Besides, judicial notice of matters which ought to be known to judges because of their judicial functions is only
discretionary upon the court. It is not mandatory."
In the absence of evidence to show that the issues involved in these cases are the same, this Court cannot give
credence to private respondents claim of forum shopping.
The Court now proceeds to determine whether or not respondent CAB was guilty of acts constituting unfair labor
practice by refusing to bargain collectively.

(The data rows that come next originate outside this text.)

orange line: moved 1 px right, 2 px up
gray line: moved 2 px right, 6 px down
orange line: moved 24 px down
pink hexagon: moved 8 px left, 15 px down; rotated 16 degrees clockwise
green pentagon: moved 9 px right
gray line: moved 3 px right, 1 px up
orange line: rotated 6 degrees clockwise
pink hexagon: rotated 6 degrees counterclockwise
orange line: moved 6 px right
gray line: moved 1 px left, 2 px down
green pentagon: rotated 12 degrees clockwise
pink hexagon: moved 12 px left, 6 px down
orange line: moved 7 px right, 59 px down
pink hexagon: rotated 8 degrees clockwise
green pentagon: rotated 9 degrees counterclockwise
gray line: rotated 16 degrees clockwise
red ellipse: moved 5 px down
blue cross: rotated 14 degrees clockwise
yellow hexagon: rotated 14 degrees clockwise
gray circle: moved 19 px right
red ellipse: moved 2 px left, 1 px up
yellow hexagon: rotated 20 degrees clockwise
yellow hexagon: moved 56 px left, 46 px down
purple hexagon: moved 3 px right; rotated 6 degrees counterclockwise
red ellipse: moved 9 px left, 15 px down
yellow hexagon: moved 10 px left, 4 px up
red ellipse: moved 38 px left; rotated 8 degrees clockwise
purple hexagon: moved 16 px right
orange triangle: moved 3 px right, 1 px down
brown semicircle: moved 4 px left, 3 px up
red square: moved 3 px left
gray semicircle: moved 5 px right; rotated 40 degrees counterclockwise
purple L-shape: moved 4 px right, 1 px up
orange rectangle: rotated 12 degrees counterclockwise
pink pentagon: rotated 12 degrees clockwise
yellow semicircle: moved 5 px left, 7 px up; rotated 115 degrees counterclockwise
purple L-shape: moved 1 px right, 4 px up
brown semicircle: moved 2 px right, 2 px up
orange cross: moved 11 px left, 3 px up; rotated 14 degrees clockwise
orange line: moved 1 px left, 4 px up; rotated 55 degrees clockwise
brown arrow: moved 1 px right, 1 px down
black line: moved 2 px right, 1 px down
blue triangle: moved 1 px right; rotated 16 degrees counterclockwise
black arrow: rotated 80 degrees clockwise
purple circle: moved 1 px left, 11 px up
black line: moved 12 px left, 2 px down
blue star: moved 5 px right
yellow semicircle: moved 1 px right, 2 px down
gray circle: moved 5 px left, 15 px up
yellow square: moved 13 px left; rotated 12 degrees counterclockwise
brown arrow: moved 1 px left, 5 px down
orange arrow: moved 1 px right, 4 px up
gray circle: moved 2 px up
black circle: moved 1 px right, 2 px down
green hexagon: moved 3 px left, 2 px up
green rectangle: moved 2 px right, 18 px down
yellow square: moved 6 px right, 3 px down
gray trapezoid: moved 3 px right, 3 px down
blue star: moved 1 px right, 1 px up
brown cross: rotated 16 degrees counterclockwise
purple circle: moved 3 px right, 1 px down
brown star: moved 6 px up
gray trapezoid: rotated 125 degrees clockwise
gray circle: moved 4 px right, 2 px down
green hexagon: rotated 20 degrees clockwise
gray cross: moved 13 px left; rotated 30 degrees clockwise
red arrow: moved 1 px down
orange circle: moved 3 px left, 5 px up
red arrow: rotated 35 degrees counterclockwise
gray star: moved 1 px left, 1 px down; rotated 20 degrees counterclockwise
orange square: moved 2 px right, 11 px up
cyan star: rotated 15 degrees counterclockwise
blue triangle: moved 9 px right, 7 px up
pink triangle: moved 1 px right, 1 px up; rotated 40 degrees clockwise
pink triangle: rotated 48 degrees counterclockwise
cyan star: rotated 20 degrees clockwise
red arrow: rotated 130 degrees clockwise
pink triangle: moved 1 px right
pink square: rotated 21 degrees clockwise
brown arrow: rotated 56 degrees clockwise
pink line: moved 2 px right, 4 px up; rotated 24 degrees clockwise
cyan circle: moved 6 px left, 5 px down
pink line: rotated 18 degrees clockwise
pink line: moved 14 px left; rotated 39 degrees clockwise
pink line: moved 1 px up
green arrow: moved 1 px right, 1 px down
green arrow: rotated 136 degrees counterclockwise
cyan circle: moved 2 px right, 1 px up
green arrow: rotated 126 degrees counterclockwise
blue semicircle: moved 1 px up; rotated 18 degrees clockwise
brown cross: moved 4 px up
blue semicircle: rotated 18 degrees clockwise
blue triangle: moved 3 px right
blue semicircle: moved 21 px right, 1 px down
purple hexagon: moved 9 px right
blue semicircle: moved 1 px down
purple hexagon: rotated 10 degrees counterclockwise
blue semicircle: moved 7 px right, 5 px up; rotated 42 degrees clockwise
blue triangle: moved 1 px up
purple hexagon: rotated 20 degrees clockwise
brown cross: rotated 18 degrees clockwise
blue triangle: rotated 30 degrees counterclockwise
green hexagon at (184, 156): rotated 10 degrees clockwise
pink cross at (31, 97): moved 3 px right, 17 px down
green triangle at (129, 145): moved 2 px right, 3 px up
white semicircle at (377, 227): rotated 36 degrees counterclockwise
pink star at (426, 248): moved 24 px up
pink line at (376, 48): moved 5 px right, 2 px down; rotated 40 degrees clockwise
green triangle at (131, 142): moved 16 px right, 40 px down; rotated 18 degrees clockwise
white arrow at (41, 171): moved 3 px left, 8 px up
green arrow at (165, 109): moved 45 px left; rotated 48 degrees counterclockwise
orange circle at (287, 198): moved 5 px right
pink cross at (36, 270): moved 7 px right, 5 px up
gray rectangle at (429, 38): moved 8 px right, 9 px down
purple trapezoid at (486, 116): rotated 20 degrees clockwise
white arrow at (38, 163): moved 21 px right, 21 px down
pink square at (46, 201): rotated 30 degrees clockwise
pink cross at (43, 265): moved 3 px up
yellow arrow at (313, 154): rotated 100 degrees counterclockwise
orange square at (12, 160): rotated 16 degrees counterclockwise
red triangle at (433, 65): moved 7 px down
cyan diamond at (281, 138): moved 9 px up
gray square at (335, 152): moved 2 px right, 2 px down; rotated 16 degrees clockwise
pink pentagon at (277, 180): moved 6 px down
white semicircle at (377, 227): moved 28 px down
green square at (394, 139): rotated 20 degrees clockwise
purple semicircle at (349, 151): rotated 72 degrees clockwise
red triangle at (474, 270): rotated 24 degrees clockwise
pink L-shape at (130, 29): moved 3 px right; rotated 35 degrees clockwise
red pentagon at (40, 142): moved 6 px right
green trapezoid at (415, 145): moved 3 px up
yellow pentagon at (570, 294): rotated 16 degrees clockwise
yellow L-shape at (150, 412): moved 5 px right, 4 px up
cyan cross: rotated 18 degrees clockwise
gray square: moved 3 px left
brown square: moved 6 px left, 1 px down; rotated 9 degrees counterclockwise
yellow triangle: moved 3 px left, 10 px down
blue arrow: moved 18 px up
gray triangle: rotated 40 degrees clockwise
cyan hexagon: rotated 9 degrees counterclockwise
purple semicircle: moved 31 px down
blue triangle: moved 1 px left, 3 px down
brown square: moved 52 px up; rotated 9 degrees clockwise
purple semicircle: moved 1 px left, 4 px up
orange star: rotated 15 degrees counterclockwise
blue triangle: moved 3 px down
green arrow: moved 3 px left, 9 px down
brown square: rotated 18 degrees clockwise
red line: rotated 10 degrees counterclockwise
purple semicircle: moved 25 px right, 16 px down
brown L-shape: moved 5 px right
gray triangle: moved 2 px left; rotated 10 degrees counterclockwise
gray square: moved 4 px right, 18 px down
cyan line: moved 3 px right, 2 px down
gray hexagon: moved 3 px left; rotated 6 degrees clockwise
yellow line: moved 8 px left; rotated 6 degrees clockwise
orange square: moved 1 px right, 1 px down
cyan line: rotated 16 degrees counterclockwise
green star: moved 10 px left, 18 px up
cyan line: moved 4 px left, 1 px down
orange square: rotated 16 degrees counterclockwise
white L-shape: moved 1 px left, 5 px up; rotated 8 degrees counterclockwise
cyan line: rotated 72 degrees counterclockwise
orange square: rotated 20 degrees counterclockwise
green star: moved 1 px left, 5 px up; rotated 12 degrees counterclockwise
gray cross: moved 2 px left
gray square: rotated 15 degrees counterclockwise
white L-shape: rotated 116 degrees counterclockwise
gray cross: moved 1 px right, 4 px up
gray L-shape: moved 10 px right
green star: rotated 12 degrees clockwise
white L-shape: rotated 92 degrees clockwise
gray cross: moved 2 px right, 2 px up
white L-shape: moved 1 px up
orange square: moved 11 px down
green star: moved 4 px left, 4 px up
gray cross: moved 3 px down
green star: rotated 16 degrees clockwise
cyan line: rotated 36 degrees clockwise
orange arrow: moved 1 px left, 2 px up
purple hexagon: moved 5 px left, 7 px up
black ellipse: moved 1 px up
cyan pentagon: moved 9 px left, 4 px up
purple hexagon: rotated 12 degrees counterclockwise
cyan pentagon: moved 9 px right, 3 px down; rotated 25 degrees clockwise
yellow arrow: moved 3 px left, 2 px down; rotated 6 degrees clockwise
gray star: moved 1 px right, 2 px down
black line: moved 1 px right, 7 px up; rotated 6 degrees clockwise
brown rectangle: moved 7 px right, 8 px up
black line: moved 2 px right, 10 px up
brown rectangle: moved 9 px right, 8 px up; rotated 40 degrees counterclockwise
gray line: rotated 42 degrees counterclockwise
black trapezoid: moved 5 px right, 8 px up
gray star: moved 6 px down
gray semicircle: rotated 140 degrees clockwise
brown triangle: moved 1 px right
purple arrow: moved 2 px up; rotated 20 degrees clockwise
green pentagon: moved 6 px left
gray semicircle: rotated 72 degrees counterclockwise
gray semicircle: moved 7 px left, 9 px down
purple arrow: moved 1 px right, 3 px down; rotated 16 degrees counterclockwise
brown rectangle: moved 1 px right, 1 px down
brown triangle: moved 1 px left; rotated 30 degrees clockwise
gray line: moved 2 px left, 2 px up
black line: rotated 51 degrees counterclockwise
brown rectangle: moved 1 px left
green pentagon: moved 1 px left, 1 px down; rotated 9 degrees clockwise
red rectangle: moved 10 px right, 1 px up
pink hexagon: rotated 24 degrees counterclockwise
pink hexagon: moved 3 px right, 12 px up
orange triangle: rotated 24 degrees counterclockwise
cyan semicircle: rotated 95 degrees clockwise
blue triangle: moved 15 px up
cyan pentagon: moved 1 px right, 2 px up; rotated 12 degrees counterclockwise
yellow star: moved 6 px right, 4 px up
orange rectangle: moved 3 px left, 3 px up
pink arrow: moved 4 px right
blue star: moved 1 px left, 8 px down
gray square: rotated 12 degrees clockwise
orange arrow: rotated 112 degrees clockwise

The Court rules in the negative.
CAB is being accused of violating its duty to bargain collectively supposedly because of its act in concluding a
CBA with CABELA, another union in the bargaining unit, and its failure to resume negotiations with CABEU-
NFL.
The concept of unfair labor practice is provided in Article 247 of the Labor Code which states:
Article 247. Concept of Unfair Labor Practice and Procedure for Prosecution thereof. -- Unfair labor practices
violate the constitutional right of workers and employees to self-organization, are inimical to the legitimate
interests of both labor and management, including their right to bargain collectively and otherwise deal with each
other in an atmosphere of freedom and mutual respect, disrupt industrial peace and hinder the promotion of healthy
and stable labor-management relations.